══ Information
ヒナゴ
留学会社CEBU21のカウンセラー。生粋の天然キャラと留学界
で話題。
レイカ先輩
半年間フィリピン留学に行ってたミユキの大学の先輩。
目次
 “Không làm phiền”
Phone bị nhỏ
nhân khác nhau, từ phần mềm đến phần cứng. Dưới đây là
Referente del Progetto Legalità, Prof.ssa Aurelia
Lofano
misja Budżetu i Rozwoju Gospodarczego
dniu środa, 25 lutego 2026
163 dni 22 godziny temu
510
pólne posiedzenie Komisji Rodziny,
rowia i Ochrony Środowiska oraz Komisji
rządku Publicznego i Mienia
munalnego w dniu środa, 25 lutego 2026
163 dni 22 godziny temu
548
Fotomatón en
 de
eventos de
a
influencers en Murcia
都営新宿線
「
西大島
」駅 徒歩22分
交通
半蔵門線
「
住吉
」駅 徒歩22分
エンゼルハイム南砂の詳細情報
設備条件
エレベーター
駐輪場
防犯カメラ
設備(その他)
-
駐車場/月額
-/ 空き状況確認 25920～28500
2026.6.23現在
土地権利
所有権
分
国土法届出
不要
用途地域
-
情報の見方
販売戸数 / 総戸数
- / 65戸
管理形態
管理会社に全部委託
════
* What needs to be done *
Please copy the listing above in full, swapping each "徒歩22分" for "徒歩15分" and keeping everything else the same.

* Answer *
ヒナゴ
留学会社CEBU21のカウンセラー。生粋の天然キャラと留学界
で話題。
レイカ先輩
半年間フィリピン留学に行ってたミユキの大学の先輩。
目次
 “Không làm phiền”
Phone bị nhỏ
nhân khác nhau, từ phần mềm đến phần cứng. Dưới đây là
Referente del Progetto Legalità, Prof.ssa Aurelia
Lofano
misja Budżetu i Rozwoju Gospodarczego
dniu środa, 25 lutego 2026
163 dni 22 godziny temu
510
pólne posiedzenie Komisji Rodziny,
rowia i Ochrony Środowiska oraz Komisji
rządku Publicznego i Mienia
munalnego w dniu środa, 25 lutego 2026
163 dni 22 godziny temu
548
Fotomatón en
 de
eventos de
a
influencers en Murcia
都営新宿線
「
西大島
」駅 徒歩15分
交通
半蔵門線
「
住吉
」駅 徒歩15分
エンゼルハイム南砂の詳細情報
設備条件
エレベーター
駐輪場
防犯カメラ
設備(その他)
-
駐車場/月額
-/ 空き状況確認 25920～28500
2026.6.23現在
土地権利
所有権
分
国土法届出
不要
用途地域
-
情報の見方
販売戸数 / 総戸数
- / 65戸
管理形態
管理会社に全部委託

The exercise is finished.